## Work to complete
[A] Answer these questions from the ClassPass passage, marking each answer with the same label:
(i) At what time does the writer wake up every morning?
(ii) What did the ad for ClassPass offer?
(iii) In which class does the writer mention their legs shaking?
[B] Write out the ClassPass passage word for word from "When it comes" to "in barre class.".

When it comes to working out, I'm a creature of habit. I wake up every morning at 5 a.m., run or bike until 5:45 a.m., lift light weights for a bit, then upwards and onwards with coffee in hand. That routine got shaken up by an ad I saw for ClassPass promoting four classes for $4. I fell for it hook, line and sinker. So enamored was I with ClassPass - so blissful from my sunrise vinyasa flows - that I also totally forgot to end by account after the four class promo ended.
I suppose it was a happy mistake because I've been digging the mix-up to my schedule. Physically, I can tell a difference from working out new muscles, which I'm loving. Socially, I've been able to check out new classes bright and early with friends. And mentally, the classes have been awesome in allowing me to think about nothing other than how bad my legs are shaking, for example, in barre class.

## Source data
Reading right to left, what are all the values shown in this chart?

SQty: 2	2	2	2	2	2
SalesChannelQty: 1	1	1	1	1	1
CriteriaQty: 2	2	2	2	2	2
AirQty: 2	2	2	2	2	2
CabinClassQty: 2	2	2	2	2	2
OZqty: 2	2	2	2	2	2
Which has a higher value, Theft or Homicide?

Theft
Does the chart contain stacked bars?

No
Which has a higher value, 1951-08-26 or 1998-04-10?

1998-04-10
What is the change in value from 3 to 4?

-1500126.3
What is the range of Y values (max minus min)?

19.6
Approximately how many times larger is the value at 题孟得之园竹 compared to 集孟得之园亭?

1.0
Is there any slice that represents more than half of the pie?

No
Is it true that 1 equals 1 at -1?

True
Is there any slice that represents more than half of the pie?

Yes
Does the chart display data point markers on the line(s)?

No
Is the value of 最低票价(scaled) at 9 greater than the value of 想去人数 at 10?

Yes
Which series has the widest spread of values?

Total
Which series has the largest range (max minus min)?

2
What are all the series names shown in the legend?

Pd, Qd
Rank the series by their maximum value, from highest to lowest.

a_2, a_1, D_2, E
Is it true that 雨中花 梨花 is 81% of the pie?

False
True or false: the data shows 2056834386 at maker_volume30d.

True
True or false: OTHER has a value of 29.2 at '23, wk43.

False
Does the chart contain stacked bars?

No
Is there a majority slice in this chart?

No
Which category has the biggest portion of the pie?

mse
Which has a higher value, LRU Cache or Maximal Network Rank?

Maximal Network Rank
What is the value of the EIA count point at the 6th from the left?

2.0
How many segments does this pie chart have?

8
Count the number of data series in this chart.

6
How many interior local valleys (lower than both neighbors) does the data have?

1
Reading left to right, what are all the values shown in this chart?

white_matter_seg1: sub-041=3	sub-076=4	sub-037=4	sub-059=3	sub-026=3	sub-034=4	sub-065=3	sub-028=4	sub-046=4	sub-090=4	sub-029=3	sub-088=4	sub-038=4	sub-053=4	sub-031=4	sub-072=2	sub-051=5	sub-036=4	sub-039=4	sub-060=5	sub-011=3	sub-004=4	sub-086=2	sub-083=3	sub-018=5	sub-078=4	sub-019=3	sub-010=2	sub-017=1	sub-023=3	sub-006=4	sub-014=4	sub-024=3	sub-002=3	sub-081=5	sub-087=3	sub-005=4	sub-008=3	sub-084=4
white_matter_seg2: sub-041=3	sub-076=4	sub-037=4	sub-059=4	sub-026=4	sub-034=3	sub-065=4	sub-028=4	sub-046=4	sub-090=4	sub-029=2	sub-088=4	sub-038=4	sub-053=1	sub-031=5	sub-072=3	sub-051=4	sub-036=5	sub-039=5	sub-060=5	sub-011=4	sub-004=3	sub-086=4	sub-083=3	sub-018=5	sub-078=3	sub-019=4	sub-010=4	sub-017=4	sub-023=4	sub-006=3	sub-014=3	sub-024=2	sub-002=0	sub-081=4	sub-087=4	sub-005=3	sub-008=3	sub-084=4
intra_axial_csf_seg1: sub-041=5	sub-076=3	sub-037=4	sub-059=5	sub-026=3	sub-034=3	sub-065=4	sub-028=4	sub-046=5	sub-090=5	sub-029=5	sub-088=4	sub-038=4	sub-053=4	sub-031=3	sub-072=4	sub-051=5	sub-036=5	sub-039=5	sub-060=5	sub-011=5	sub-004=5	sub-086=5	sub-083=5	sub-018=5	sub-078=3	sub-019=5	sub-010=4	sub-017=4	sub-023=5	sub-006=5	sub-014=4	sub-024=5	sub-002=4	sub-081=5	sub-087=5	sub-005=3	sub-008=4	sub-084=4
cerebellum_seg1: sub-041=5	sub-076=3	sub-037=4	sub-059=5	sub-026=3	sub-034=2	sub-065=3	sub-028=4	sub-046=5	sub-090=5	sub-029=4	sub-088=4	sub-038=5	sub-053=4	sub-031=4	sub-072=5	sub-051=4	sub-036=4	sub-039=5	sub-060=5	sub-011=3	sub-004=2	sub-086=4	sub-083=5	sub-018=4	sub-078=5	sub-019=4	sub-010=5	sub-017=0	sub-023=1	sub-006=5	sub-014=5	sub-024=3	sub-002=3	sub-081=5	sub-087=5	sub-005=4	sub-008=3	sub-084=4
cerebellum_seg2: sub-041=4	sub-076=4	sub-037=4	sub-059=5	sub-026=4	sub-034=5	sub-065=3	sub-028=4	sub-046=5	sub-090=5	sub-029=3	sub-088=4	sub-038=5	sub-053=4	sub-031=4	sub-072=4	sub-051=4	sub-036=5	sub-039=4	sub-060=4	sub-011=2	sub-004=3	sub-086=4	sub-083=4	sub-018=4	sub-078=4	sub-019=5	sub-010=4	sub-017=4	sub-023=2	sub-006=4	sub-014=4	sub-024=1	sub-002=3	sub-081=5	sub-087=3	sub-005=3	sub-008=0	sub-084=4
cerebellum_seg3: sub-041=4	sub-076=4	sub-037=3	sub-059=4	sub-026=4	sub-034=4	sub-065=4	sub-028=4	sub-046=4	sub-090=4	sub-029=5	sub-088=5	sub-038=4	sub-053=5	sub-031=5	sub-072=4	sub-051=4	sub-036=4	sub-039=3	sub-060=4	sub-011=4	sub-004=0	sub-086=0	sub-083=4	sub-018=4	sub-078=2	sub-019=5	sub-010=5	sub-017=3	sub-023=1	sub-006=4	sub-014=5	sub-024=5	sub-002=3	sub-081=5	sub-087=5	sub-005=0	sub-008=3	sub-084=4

## Written answers
[A]
(i) 5 a.m.
(ii) Four classes for $4.
(iii) Barre class.

[B]
When it comes to working out, I'm a creature of habit. I wake up every morning at 5 a.m., run or bike until 5:45 a.m., lift light weights for a bit, then upwards and onwards with coffee in hand. That routine got shaken up by an ad I saw for ClassPass promoting four classes for $4. I fell for it hook, line and sinker. So enamored was I with ClassPass - so blissful from my sunrise vinyasa flows - that I also totally forgot to end by account after the four class promo ended.
I suppose it was a happy mistake because I've been digging the mix-up to my schedule. Physically, I can tell a difference from working out new muscles, which I'm loving. Socially, I've been able to check out new classes bright and early with friends. And mentally, the classes have been awesome in allowing me to think about nothing other than how bad my legs are shaking, for example, in barre class.